Source records:
━━━━━━━━━━

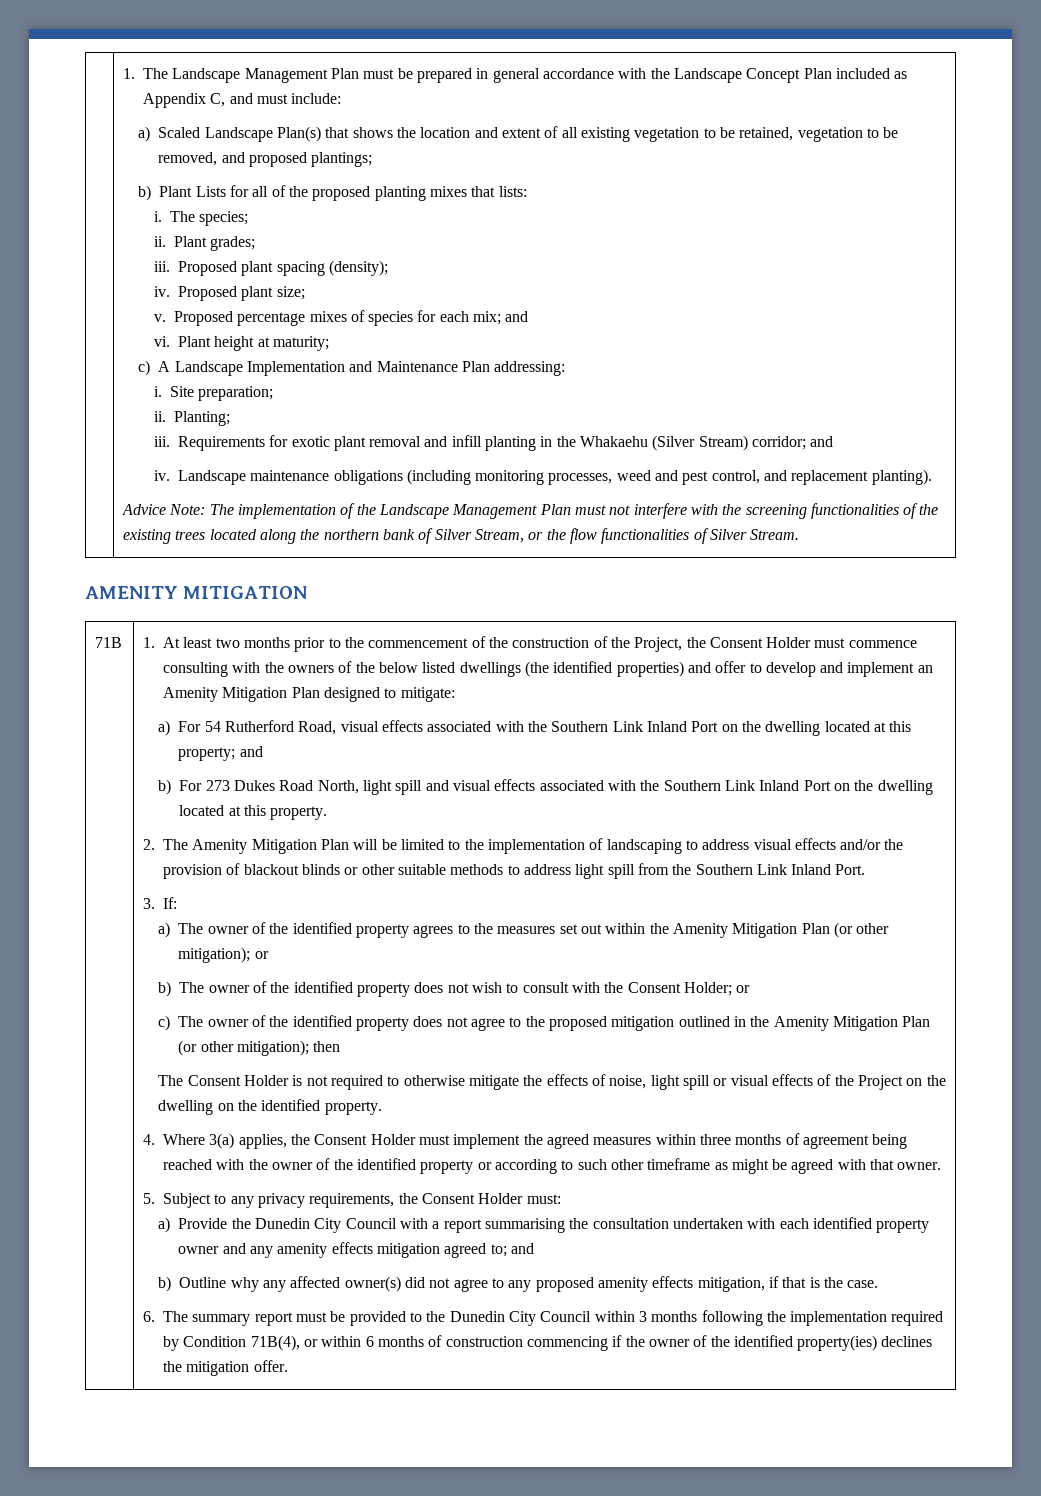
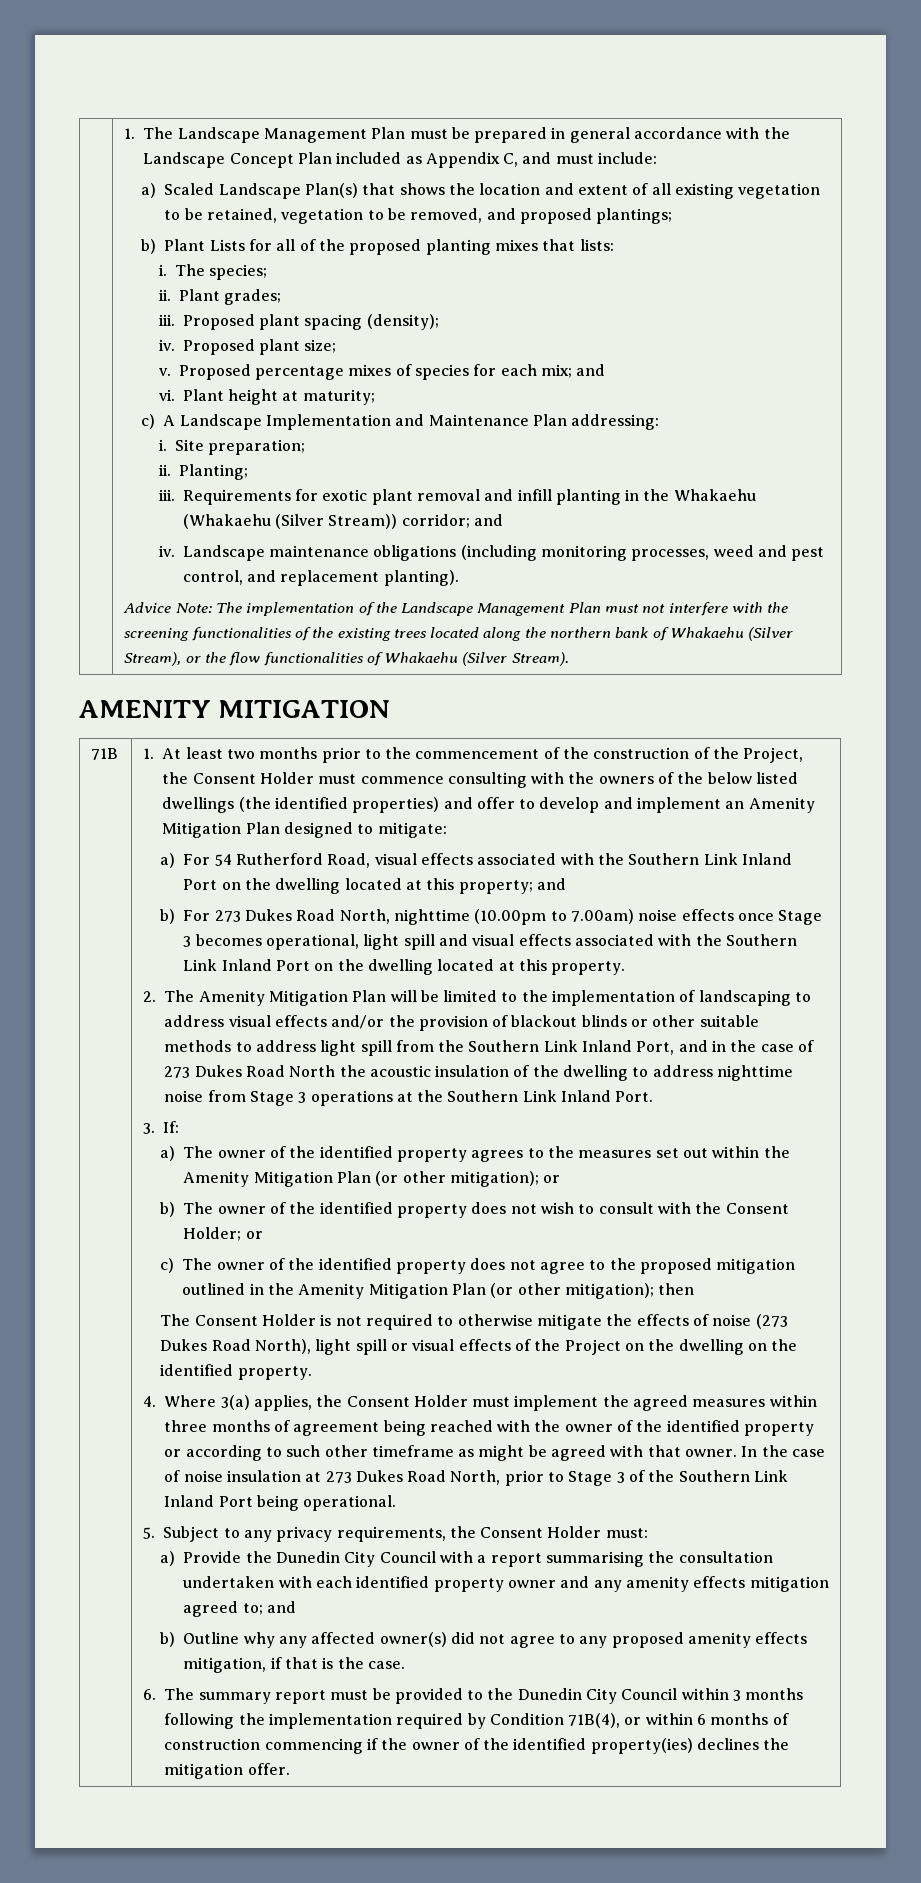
[652,435,748,451] (Silver Stream) -> [182,514,398,529] (Whakaehu (Silver Stream))
[434,529,524,543] Silver Stream, -> [670,627,794,641] [124,652,182,666] Whakaehu (Silver Stream),
[709,529,800,540] Silver Stream. -> [384,652,569,666] Whakaehu (Silver Stream).
(359, 787) none -> [394,909,823,925] [183,934,360,950] nighttime (10.00pm to 7.00am) noise effects once Stage 3 becomes operational,
(832, 869) none -> [636,1040,815,1055] [164,1065,794,1081] [164,1090,612,1106] Port, and in the case of 273 Dukes Road North the acoustic insulation of the dwelling to address nighttime noise from Stage 3 operations at the Southern Link Inland
[609,1075,647,1089] noise, -> [712,1314,788,1329] [160,1339,312,1354] noise (273 Dukes Road North),
(942, 1166) none -> [741,1445,826,1457] [164,1470,789,1486] [164,1495,397,1511] In the case of noise insulation at 273 Dukes Road North, prior to Stage 3 of the Southern Link Inland Port being operational.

━━━━━━━━━━

Assignment:
Only the lines from the one containing "[609,1075,647,1089] noise, ->" through the last line of the material should be returned, each one exactly as written.

Solution to the problem:
[609,1075,647,1089] noise, -> [712,1314,788,1329] [160,1339,312,1354] noise (273 Dukes Road North),
(942, 1166) none -> [741,1445,826,1457] [164,1470,789,1486] [164,1495,397,1511] In the case of noise insulation at 273 Dukes Road North, prior to Stage 3 of the Southern Link Inland Port being operational.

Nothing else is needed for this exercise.